There are good reasons you might want to contribute the code (it's always a good reason anyway, but still). For instance, you want the CLI to be able to process log records from an app that is not yet supported. This page will try to get you on the right track.
If you're still having trouble figuring your way, please reach out, either by the github issues system or on geOrchestra community channels.
The code is located in the analytics repo, in the analytics-cli folder.
Setup a development environment
cf https://github.com/georchestra/analytics/blob/main/analytics-cli/README.md
CLI's entrypoint
The entrypoint is the __main__.py.
It uses the click library to handle the interactions with the user.
Depending on the command that was called, the AccessLogProcessor
module will rely on one of the log_parsers modules.
Log parsers
cf. log_parsers
Each of them implement the BaseLogParser class or at least the AbstractLogParser class.
The log parser loads its corresponding configuration from the config file. It then parses the log records, being on the timescaledb table, from a log file, or to generate fake ones.
For each log record, it tries to identify which app is behind this record. This is done in the _get_app_processor
function and is probably the trickiest part.
On most cases, the app name is given by the first word in the path of the logged request. For instance, the path
/geoserver/admin/wms will be explicit enough to tell this is the Geoserver app. In that case, the function above will load the eponym
module in app_processors
if present. It will look for the lower-cased name, so geoserver.py in this case.
In some cases, the app name does not match the path. For instance, the dataapi is served under /data. In this case,
the correspondence needs to be explicitly provided in the config file, in the apps_mapping section:
apps_mapping:
"/data/": dataapi
In the geoserver case, the mapping is implicit. In the second case, it is explicit.

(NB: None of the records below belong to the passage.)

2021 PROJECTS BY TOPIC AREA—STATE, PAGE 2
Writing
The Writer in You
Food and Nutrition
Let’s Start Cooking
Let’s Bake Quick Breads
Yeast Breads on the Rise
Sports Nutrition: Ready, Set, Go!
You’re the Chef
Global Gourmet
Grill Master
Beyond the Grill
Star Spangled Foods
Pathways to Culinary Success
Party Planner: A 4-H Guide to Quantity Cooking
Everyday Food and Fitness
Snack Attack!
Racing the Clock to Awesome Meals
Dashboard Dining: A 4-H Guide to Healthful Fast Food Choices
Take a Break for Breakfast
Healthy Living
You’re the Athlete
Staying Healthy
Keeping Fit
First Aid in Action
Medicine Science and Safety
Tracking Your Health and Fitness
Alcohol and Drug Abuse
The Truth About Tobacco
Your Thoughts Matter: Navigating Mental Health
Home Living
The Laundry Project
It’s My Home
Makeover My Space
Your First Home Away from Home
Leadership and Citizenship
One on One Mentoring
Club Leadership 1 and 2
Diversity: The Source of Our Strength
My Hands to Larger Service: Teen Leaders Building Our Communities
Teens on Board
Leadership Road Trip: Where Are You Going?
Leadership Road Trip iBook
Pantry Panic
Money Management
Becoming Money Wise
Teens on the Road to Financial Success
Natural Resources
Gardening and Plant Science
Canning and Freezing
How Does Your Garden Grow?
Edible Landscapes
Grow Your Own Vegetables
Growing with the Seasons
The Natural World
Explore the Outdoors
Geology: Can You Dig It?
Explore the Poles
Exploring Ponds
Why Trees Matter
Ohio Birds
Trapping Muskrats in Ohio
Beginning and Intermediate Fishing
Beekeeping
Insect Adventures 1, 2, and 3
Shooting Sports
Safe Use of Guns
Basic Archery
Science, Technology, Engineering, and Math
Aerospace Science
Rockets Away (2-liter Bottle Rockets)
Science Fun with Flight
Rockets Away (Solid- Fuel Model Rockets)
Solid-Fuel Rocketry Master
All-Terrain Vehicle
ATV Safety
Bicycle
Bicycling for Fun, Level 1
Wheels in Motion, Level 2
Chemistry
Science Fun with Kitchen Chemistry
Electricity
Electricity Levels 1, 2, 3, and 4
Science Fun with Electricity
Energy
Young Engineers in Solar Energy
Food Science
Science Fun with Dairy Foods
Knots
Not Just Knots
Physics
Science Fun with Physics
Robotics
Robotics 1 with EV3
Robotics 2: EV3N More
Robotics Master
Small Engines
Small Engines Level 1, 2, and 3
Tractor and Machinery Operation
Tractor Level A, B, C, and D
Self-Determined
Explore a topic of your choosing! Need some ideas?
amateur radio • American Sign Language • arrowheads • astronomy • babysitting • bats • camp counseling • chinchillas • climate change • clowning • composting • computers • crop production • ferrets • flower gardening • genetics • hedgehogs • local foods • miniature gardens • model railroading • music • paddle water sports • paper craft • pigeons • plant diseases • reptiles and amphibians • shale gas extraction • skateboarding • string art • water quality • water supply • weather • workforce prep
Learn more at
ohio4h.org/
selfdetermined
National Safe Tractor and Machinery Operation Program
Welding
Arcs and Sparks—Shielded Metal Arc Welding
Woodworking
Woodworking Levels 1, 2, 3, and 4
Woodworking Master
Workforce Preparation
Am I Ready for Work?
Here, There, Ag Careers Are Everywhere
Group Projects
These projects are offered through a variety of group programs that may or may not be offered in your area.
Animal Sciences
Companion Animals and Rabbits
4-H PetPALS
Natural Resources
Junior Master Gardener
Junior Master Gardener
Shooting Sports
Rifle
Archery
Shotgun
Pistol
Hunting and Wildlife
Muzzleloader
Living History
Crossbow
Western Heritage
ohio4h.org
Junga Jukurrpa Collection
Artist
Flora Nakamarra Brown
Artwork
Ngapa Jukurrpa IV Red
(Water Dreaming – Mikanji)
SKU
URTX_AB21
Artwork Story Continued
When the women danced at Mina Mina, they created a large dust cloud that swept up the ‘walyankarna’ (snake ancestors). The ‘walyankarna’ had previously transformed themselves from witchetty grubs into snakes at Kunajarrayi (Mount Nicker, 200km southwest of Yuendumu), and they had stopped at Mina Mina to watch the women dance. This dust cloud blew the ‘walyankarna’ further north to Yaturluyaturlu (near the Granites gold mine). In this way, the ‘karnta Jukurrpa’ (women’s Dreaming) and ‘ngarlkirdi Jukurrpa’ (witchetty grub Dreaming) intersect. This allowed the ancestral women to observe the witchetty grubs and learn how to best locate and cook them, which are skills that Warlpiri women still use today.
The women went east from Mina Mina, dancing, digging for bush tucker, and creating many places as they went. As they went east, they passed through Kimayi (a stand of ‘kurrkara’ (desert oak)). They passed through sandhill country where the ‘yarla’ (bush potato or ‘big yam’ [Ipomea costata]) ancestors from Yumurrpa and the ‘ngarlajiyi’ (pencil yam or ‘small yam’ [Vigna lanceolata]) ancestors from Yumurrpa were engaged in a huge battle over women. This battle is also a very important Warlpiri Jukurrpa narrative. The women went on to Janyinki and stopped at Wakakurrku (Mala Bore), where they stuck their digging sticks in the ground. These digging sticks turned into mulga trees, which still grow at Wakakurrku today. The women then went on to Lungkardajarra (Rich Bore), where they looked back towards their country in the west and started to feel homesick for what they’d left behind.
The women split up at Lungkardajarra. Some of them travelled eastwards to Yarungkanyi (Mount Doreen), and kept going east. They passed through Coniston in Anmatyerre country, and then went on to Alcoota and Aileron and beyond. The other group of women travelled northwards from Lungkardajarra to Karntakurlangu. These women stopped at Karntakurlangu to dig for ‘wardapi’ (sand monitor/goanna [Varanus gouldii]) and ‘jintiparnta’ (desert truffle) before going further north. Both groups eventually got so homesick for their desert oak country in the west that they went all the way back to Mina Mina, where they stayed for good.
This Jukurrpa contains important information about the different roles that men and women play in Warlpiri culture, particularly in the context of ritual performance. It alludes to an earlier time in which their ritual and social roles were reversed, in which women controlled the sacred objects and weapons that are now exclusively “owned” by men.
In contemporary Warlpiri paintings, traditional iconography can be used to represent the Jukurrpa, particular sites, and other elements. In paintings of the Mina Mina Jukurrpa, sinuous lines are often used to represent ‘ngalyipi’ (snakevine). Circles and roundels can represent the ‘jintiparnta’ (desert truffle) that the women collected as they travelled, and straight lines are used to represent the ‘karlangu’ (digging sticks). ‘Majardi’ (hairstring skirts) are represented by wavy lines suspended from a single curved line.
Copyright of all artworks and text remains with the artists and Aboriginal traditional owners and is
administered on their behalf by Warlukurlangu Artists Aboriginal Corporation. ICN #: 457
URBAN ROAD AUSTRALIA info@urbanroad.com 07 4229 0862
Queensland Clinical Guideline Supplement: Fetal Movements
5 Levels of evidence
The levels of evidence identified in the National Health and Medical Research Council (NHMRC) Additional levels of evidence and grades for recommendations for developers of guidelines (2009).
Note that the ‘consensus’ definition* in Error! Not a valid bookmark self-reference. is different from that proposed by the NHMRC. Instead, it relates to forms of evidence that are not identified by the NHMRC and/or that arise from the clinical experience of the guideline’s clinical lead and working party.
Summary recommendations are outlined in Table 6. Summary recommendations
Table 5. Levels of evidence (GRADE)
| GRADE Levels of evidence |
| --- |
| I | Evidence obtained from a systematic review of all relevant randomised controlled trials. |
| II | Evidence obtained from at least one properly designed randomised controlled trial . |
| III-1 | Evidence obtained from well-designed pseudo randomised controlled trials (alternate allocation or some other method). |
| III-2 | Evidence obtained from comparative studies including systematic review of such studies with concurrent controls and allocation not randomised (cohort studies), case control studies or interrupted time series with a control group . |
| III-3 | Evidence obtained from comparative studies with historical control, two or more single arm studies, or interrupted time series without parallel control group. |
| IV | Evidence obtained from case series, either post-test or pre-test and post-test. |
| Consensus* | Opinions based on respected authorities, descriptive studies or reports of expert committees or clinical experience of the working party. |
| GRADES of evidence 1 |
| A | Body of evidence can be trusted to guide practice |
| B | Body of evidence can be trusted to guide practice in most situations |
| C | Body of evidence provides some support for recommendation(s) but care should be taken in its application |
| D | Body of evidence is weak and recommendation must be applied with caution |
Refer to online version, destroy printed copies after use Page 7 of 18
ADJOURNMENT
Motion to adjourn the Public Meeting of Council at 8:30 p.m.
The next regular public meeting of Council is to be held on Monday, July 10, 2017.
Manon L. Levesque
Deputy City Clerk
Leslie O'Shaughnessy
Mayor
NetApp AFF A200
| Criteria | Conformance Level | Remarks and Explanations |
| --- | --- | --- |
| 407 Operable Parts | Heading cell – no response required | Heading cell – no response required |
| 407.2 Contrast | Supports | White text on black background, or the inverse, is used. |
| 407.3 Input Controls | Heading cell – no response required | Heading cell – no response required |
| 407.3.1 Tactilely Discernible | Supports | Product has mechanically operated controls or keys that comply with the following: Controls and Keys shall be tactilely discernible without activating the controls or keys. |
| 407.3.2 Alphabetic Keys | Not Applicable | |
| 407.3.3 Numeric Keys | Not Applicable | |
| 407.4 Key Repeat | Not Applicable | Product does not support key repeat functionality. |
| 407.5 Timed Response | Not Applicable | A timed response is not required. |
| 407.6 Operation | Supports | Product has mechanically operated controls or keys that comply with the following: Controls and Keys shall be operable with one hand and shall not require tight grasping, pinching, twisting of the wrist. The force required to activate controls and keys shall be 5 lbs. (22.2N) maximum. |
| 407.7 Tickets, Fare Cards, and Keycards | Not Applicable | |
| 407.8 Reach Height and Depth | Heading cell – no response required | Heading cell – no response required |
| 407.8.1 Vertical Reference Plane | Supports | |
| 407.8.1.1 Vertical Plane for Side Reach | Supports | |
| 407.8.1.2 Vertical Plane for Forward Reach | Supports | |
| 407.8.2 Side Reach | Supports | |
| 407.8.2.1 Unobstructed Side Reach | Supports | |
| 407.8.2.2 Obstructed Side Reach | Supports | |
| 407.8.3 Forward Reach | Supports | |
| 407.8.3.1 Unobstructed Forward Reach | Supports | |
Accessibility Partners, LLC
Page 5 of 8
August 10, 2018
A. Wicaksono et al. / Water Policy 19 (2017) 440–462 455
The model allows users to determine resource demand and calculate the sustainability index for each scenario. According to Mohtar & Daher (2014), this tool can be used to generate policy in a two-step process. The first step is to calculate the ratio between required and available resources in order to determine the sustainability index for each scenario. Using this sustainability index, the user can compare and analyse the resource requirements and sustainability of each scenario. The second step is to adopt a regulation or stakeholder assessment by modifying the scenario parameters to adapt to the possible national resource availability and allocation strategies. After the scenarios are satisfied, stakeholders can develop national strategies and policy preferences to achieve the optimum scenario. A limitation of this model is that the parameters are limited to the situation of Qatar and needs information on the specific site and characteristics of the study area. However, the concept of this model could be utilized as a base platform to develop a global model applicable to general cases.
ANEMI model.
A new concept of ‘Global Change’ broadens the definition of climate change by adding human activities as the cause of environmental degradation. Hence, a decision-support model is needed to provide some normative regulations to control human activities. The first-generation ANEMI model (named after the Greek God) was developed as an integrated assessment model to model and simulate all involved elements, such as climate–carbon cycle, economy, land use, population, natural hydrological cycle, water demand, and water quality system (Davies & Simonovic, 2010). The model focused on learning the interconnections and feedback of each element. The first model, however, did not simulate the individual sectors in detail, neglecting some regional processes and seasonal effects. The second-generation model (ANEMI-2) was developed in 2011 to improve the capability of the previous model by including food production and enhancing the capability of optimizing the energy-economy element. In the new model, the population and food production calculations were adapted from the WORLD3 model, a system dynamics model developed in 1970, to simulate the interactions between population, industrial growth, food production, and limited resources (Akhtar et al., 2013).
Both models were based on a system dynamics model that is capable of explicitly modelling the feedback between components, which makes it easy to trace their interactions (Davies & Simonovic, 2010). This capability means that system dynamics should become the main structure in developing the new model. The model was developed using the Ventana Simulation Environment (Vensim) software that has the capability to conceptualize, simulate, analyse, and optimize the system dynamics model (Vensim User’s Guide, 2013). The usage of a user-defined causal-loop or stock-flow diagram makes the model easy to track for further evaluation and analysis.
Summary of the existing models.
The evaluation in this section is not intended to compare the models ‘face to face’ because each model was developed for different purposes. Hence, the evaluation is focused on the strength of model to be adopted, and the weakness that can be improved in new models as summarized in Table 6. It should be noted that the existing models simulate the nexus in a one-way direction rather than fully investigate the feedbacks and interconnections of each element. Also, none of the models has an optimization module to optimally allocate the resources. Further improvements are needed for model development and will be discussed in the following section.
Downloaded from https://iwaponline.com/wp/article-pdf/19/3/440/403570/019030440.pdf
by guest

There is another possible situation, where collecting log records from apps served outside of geOrchestra and at the root path. For instance a mapserver instance, served on a given subdomain, at the root of the server (let's say for the sake of this discussion at https://ms.georchestra.org/). In this situation, there is no way to guess which app this might be. To support this, we need to
- enable the multidomains support for tha apps_mapping:
support_multiple_dn: true. When activated, the mapping expects the domain to prefix the app path. A painful consequence is that any implicit mapping will be disabled and all mappings will have to be explicitly declared in the config. - declare the mappings in the config:
support_multiple_dn: true apps_mapping: "demo.georchestra.org/geoserver/": geoserver "demo.georchestra.org/data/": dataapi "ms.georchestra.org/": mapserver
App processors
For now, apart from the dataapi app processor, all the implementations are about OGC records. geoserver, mapserver,
mapproxy rely on the more generic ogcserver module and implement specific features for each of their respective
software.
You can look at the dataapi processor for a very simple use-case. A tutorial covers its implementation.
The app processors add an extra-level of parsing to extract the app-specific information. This information is ultimately
stored in the request_details field.
Implementing a new app processor
You can have a look at the tutorial: dataapi tutorial.
You can also have a look at how the OGC apps are covered.
All app processors have to implement the abstract.py module.
The file name needs to be lowercase, so that it can be properly detected. And if necessary, an app_mapping entry
needs to provide the mapping between the path and the module's name. Then, it should be recognized automatically when
matching log records are met.
For now, the code still needs to be included/compiled in the analytics-cli package. There is no plugin support as of now.